Seriously, does it end. My mom has told me before that guilt is self-inflicted. I totally believe she is right. I know I wouldn't be human if I didn't feel a little guilty. But come on? Is all of this guilt necessary?
My sweet boy sat on the bed tonight telling daddy something as he was drying Emma off from the bath. After he was done, Dylan announced, " I am done talking now." Made me laugh out loud. Emma wants to know everyday if you remember her favorite song, "Twinkle, twinkle song." She loves for you to count to three, sing it to her and rub her back before bed. So precious. The guilt is all self inflicted. My children love me and know I am doing the very best I can for them. My students, they know that I am a mommy too and that is why I care about them so much too! They understand that I need to be mommy 100% tomorrow. Even the students' parents emailed me wishing that Dylan would feel better soon.

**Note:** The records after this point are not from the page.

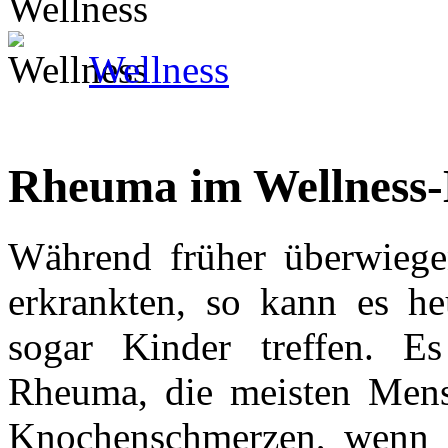
Wellness
Rheuma im Wellness-
Während früher überwieg
erkrankten, so kann es he
sogar Kinder treffen. E
Rheuma, die meisten Mens
Knochenschmerzen, wenn s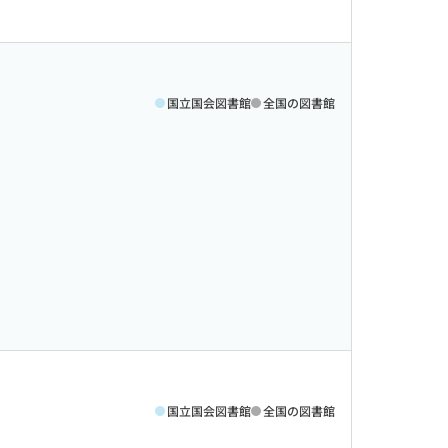
国立国会図書館
全国の図書館
国立国会図書館
全国の図書館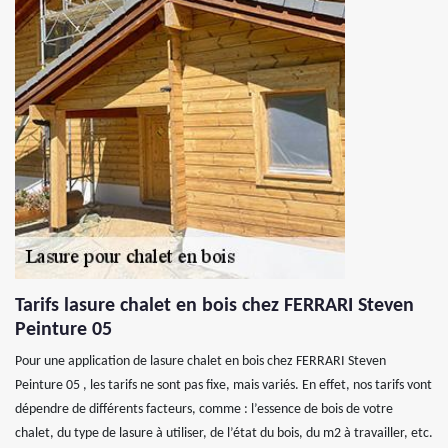
Tarifs lasure chalet en bois chez FERRARI Steven
Peinture 05
Pour une application de lasure chalet en bois chez FERRARI Steven
Peinture 05 , les tarifs ne sont pas fixe, mais variés. En effet, nos tarifs vont
dépendre de différents facteurs, comme : l’essence de bois de votre
chalet, du type de lasure à utiliser, de l’état du bois, du m2 à travailler, etc.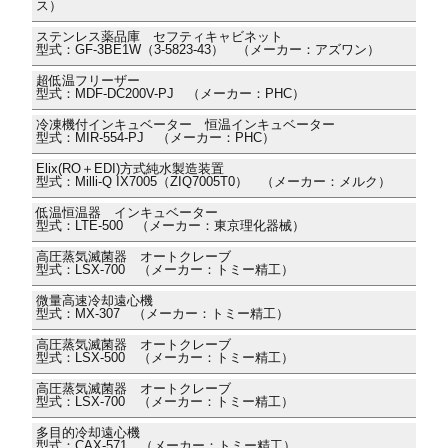
ス）
ステンレス薬品庫 セフティキャビネット
型式：GF-3BE1W（3-5823-43） （メーカー：アズワン）
超低温フリーザー
型式：MDF-DC200V-PJ （メーカー：PHC）
冷凍機付インキュベーター 恒温インキュベーター
型式：MIR-554-PJ （メーカー：PHC）
Elix(RO＋EDI)方式純水製造装置
型式：Milli-Q IX7005（ZIQ7005T0） （メーカー：メルク）
低温恒温器 インキュベーター
型式：LTE-500 （メーカー：東京理化器械）
高圧蒸気滅菌器 オートクレーブ
型式：LSX-700 （メーカー：トミー精工）
微量高速冷却遠心機
型式：MX-307 （メーカー：トミー精工）
高圧蒸気滅菌器 オートクレーブ
型式：LSX-500 （メーカー：トミー精工）
高圧蒸気滅菌器 オートクレーブ
型式：LSX-700 （メーカー：トミー精工）
多目的冷却遠心機
型式：CAX-571 （メーカー：トミー精工）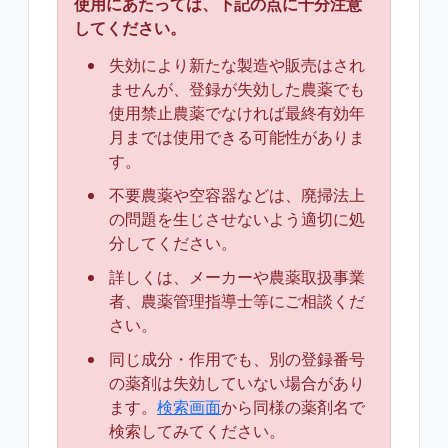
使用にあたっては、下記の点に十分注意
してください。
失効により新たな製造や販売はされ
ませんが、登録が失効した農薬でも
使用禁止農薬でなければ最終有効年
月までは使用できる可能性がありま
す。
不要農薬や空容器などは、廃掃法上
の問題を生じさせないよう適切に処
分してください。
詳しくは、メーカーや農薬取扱事業
者、農薬管理指導士等にご相談くだ
さい。
同じ成分・作用でも、別の登録番号
の薬剤は失効していない場合があり
ます。
検索画面
から同様の薬剤名で
検索してみてください。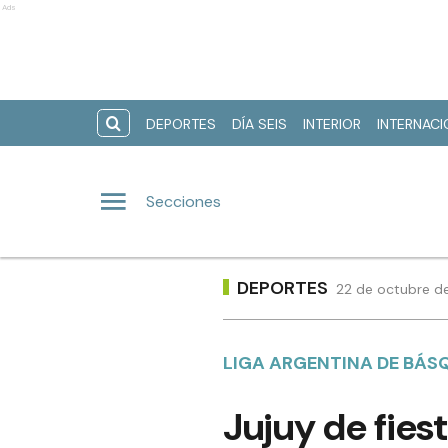
Ads
DEPORTES
DÍA SEIS
INTERIOR
INTERNAC
Secciones
DEPORTES
22 de octubre de
LIGA ARGENTINA DE BÁS
Jujuy de fies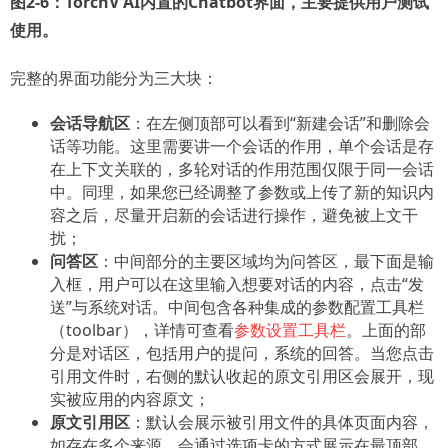
图2-6：TorchV AI内置的Chatbot界面，主要提供用户测试
使用。
完整的界面功能分为三大块：
会话导航区
：在左侧顶部可以看到“新建会话”和删除会
话等功能。这里需要讲一个会话的作用，单个会话是存
在上下文关联的，多轮对话的作用范围仅限于同一会话
中。同理，如果您已经调整了参数或上传了新的知识内
容之后，尽量开启新的会话进行操作，避免被上文干
扰；
问答区
：中间部分的主要区域均为问答区，最下面是输
入框，用户可以在这里输入想要对话的内容，点击“发
送”与系统对话。中间包含各种集成的参数配置工具栏
（toolbar），详情可查看
参数设置工具栏
。上面的部
分是对话区，包括用户的提问，系统的回答。当您点击
引用文件时，右侧的默认收起的原文引用区会展开，现
实被应用的内容原文；
原文引用区
：默认会展示被引用文件的具体页面内容，
如存在多个来源，会通过选项卡的方式展示在最顶部，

Guilt is completely self inflicted. I need to give myself more credit that I am doing the best I can. I am always wishing for two more hours in the day, or a way to clone myself. God gave us 24 hours in a day for a reason. Make the most of those hours. Work, play, rest, enjoy. And don't feel guilty!




3 comments:
Not completely self inflicted! Or rather, self inflicted and then Satan just likes to pick away.
Enjoy every second with your babies today. Hope they feel better soon!